The Sense of an Ending

THE SENSE OF AN ENDING. Directed by Ritesh Batra. Written by Nick Payne. Adapted from the novel by Julian Barnes. Starring: Jim Broadbent, Charlotte Rmpling, Harriet Walter, Emily Mortimer, Michelle Dockery. Rating: M. Running time: 108 minutes.

The Sense of an Ending is a distinctive, thoughtful film based on the novel by Julian Barnes’ which won the Man Booker Prize in 2011. It’s a film about memory, how it can deceive and change our lives. It also raises interesting questions about the role played by selective memory and objectivity in both individuals and collective history.

Jim Broadbent (The Iron Lady, The Lady in the Van) plays Tony, in many ways a very ordinary middle-class man in his 60s living a conventional life, who is thrown back into the past when he receives a legacy consisting of a diary and letter which forces him to question his life so far, and the decisions he has made.

The Sense of an Ending also raises questions about the nature of time. In the novel The Go-Between, L P Hartley writes: ‘The past is another country’. The novelist William Faulkener once said: ‘The past is not dead; it’s not even past’. The theoretical physicist Lee Smolin argues in his book Time Reborn that only the present is real.

Boasting an impressive cast which includes the inimitable Charlotte Rampling, these questions and those pertaining to Tony’s past are explored, although not completely resolved, in a positive way that allows Tony to move forward in the river of time.

A BBC/US coproduction, The Sense of an Ending is directed by the Indian filmmaker Ratesh Batra, who wrote and directed The Lunchbox, an inspiring film about the role played by a lunchbox in bringing two lonely and unhappy people together (available for download on SBS On Demand).

Batra read Julian Barnes’ novel in 2011. He admits his filmic take is very different to the book in many ways, but Batra brings the book’s complex upper-middle-class characters to life with great empathy and psychological realism.

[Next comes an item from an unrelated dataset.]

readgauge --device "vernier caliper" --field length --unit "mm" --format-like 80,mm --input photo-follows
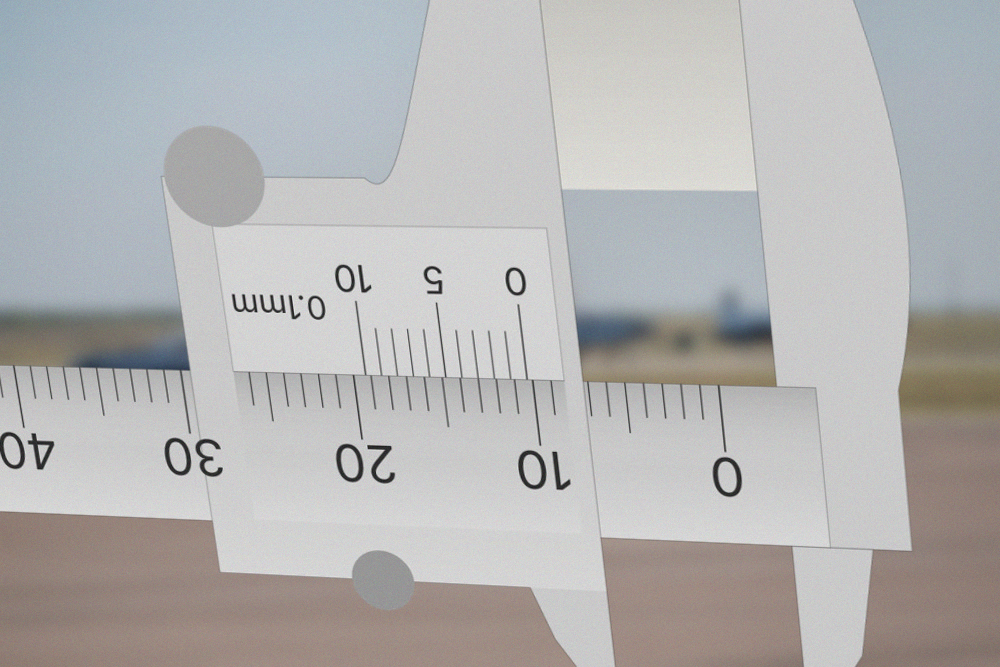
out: 10.3,mm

The film’s point of view is almost entirely that of the emotionally closed-off Tony, and we become aware of this from the story’s many lacunas, and way other characters in the film view him, in particular his daughter Susie (Michelle Dockery from Downton Abbey), ex-wife Margaret (Harriet Walter), and his passion from the past, Veronica (Rampling).

According to Ritesh, The Sense of an Ending is about growing up in old age. From the point of view of contemporary filmmaking however, it is another memorable example of how cinema is more than capable of holding its own in the new age of ‘Indie’ TV.